TEXT BLOCK –
Sorry I miss your post.

I don't think so. The motherboard has everything that I am still learning about.  I just use an old sony CD ROM because when I had my new system build by Fry Computers I forgot to get a new cdrom and floppy so I use old ones I had at home.  I plug the cdrom into the standard IDE port.

My sada HDD is plug in to SATA port.  Now I got all this power and don't know what to do with it.  But its is dedicated to learn freeBSD.

AMD Phenom II X4 -2.6Ghz -TRUE - 6.0mb total-Cache; AM3 
BI-STAR - TA790GX A3+ mother board with TV tuner - 4 slot mem 
2 sticks - Viper - DDR3 4 gig ram 
Seagate Sata-Barracuda 500 GB/Go

I know exactly how you feel.  Since 7.2 did not work I just had a feeling that 8.0 would, and it did.  I have not seen a problem yet for what little I been doing with it.  And I thank God I did not have to give this machine to Windows.

AVAILABLE DATA –
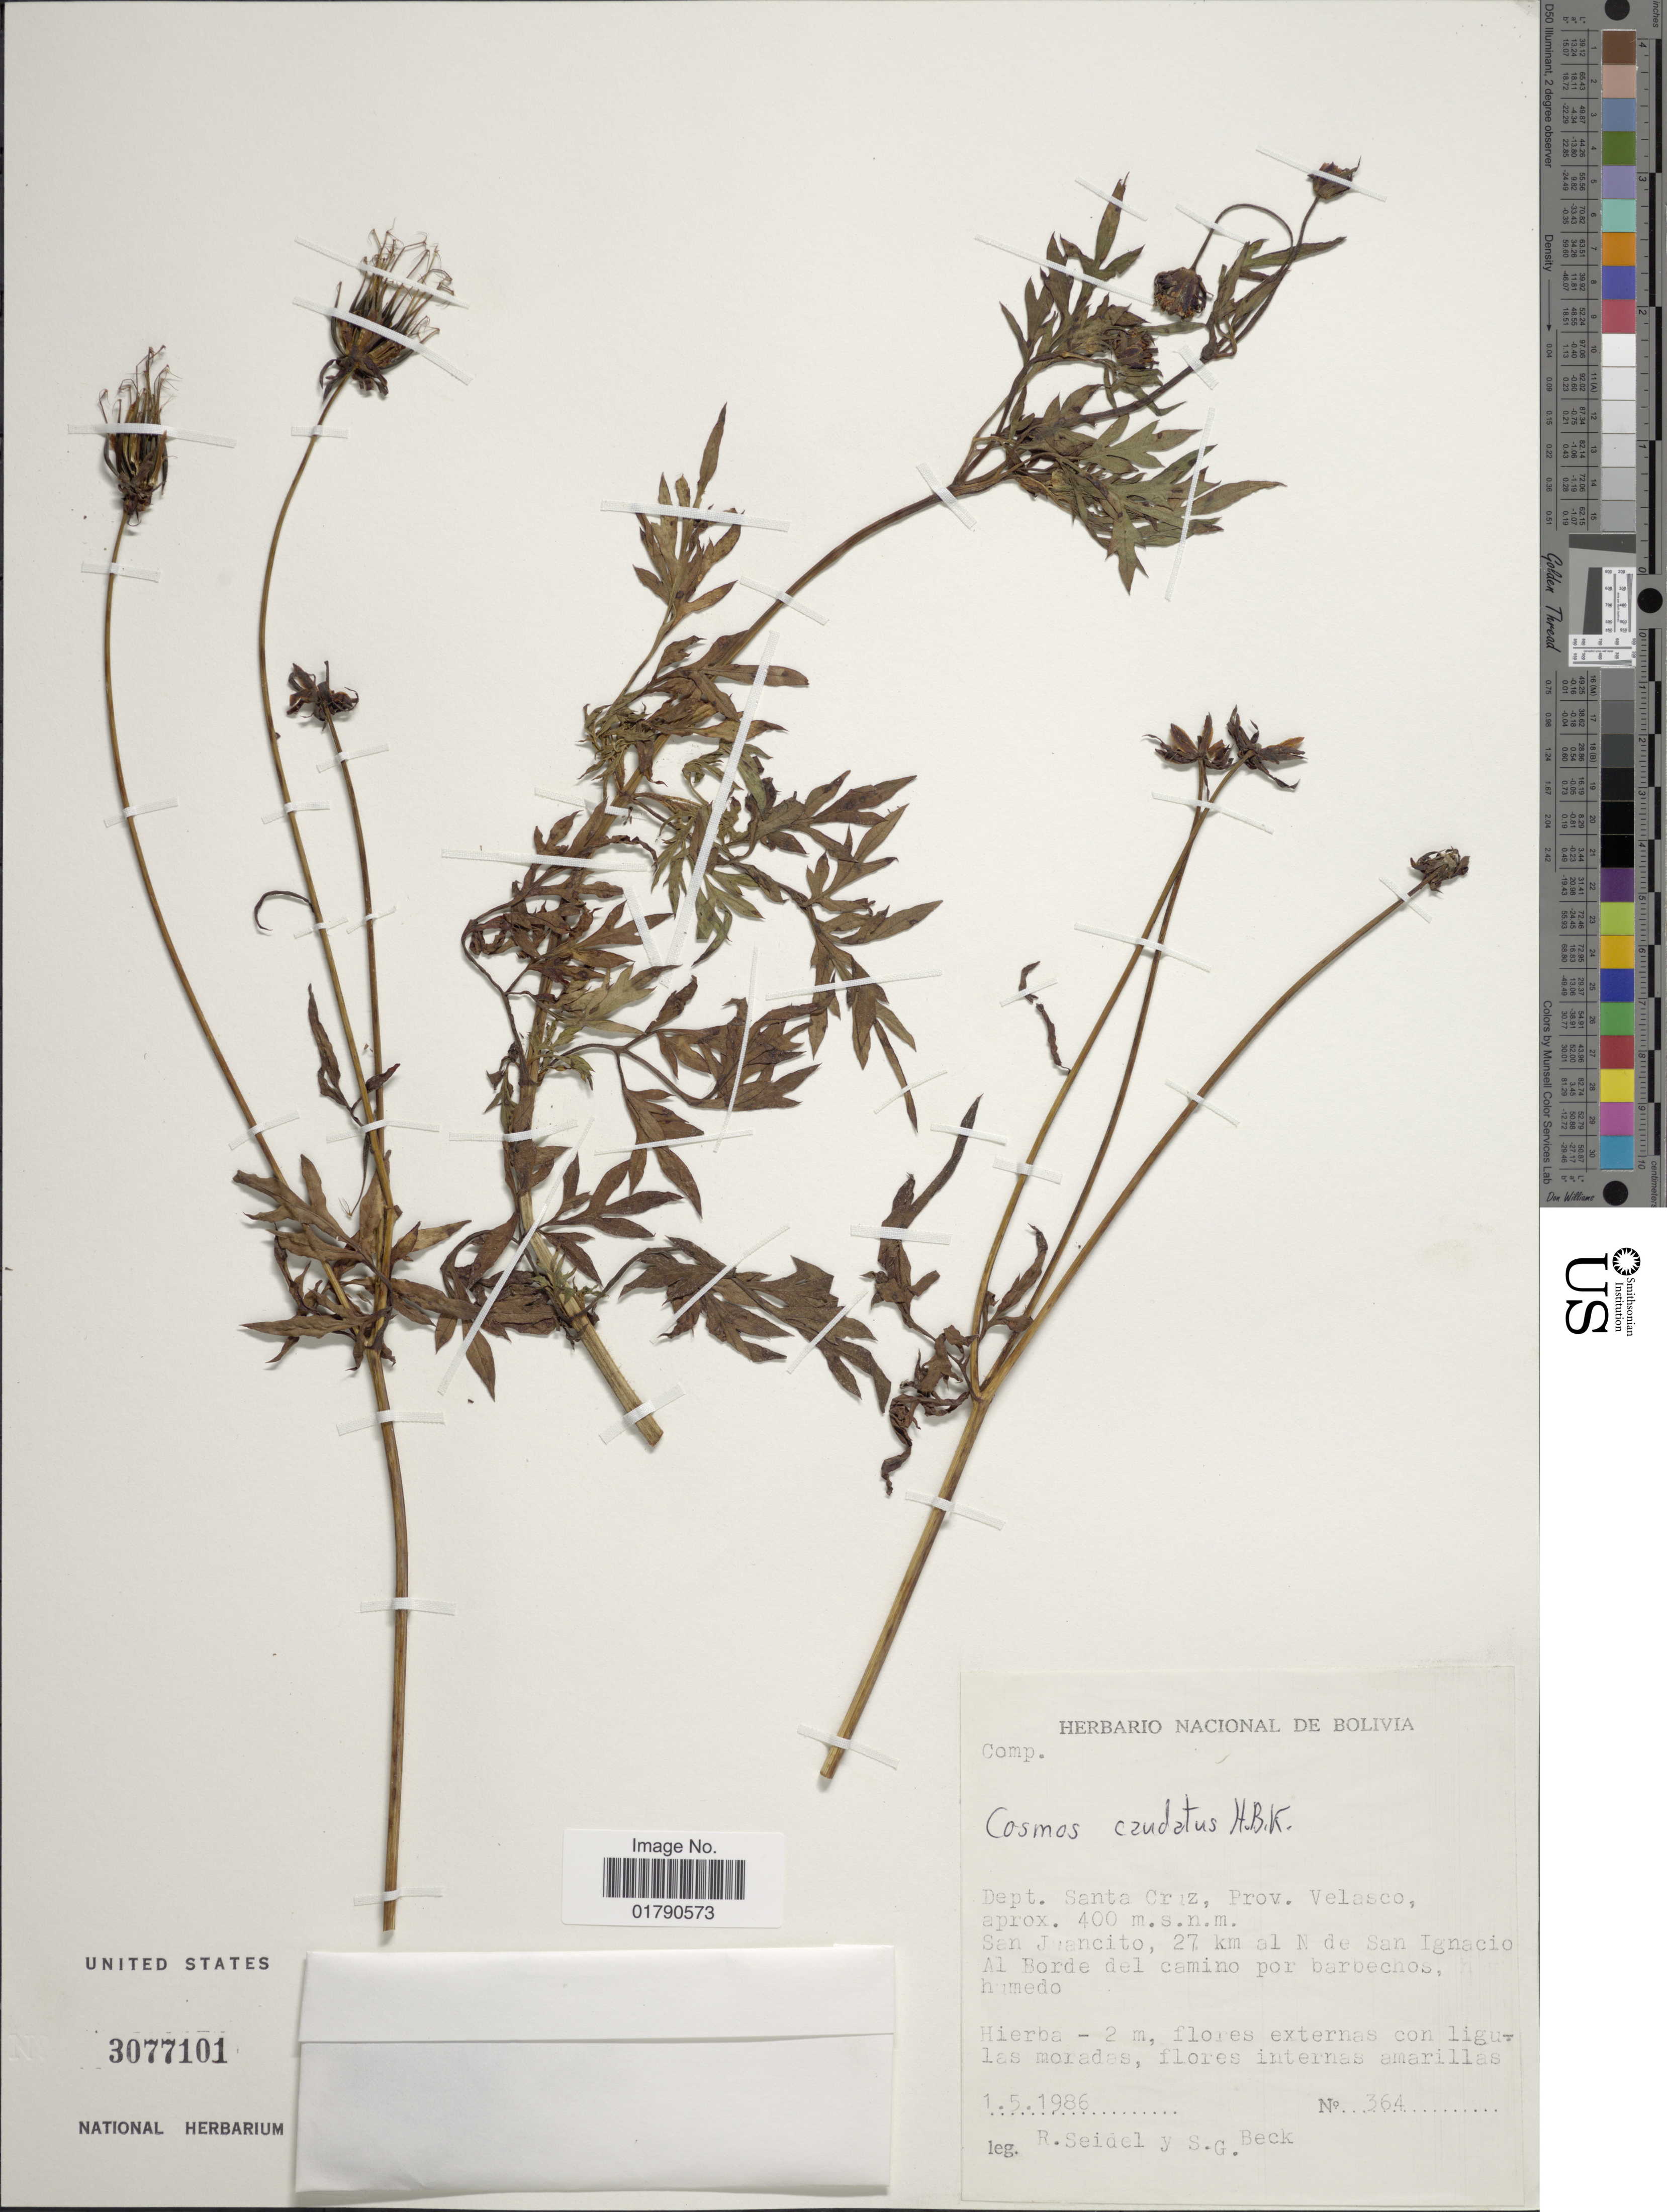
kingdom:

DIRECTIONS –
#1 According to the forum post about the FreeBSD machine, why does the writer use an old Sony CD-ROM drive? Answer in one to three sentences.
#2 Pick up the forum post about the FreeBSD machine after its last sentence and keep writing it.

RESULTS FOR THE EXERCISE –
#1 The writer forgot to get a new CD-ROM and floppy drive when Fry Computers built the new system. So the writer uses old ones from home instead.

#2
Here is my dmesg.boot.  Maybe you can see something that can give you a clue.  I hate to see you give up.  If you need me to do something tell me in full detail and I'll generate the report for you.  My set-up is simple, straight off the standard cd AMD64 8.0 current.  This machine will not be connected to the Internet until I learn more about how to use freeBSD.  It's only a learn tool for me and a web machine latter in the future.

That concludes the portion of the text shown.